When I was a child I loved reading. I think I started reading at 3 but you would have to confirm that with my parents. One of my favourite things to do was curl up with my Big Bird and read along with him. He was so cool; Big Bird sat in a nest, you put a tape in him and he read to you from the corresponding book. I loved it.
As I grew older my passion for reading continued. I can recall making my parents buy me a heap of books when we went to the States; books were cheaper there and I could get all the new Babysitter’s Club books. I would be mostly finished my first novel before we got to the border.
If I’m caught up in a book I will barely hear anything around me…and I hate putting them down. I’m like a small child.

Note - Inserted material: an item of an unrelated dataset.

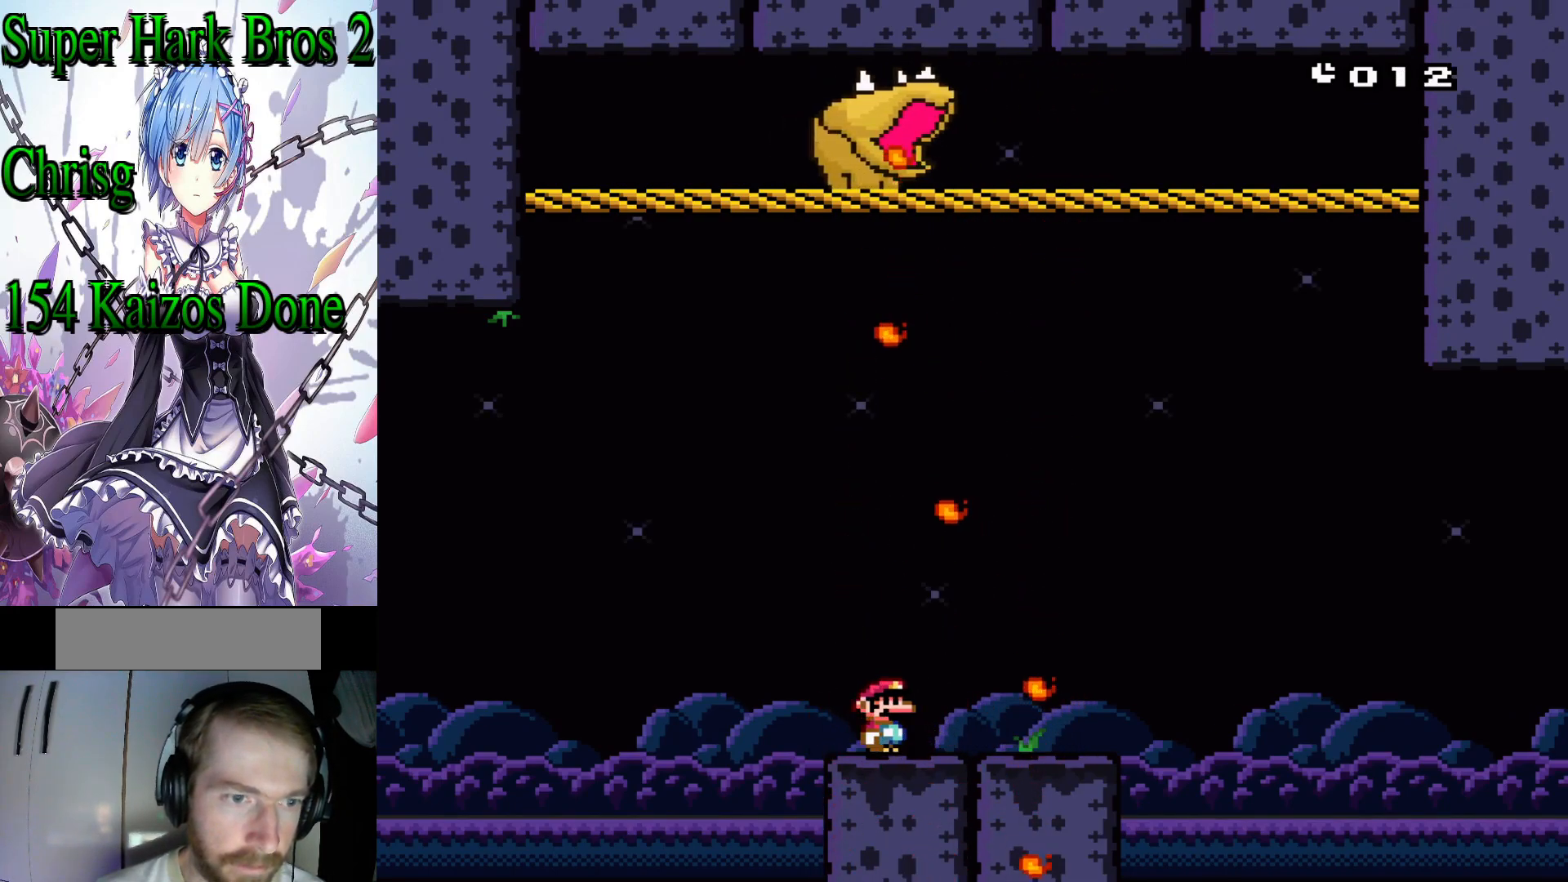
Gameplay with a controller (Nintendo layout); each line is a JSON object with the inputs held at the frame after it. "events" lists button and stick changes between this image and that frame as [ms after this image, input, new state], when the widget could be followed in between. Not read: L3 R3.
{"buttons": ["Y", "DPAD_RIGHT"], "events": [[17, "DPAD_LEFT", "down"], [150, "DPAD_LEFT", "up"], [217, "DPAD_RIGHT", "down"]]}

Last week I picked up the Hunger Games series last week. I finished the Trilogy tonight. Honestly I could not put it down…I love getting lost in a book, empathising with characters. I find myself wishing I knew them in real life. For example, in the Hunger Games I loved Peeta. He was everything I would want in a man and I found myself rooting for him throughout the entire trilogy, hoping he’d survive. Maybe I just have a very overactive imagination but when I finish a book I feel a bit lost.
Maybe it’s not books, maybe it’s film, or a TV series, or perhaps it’s something crafty like knitting or painting. What takes you away, allows you your release and time away from reality?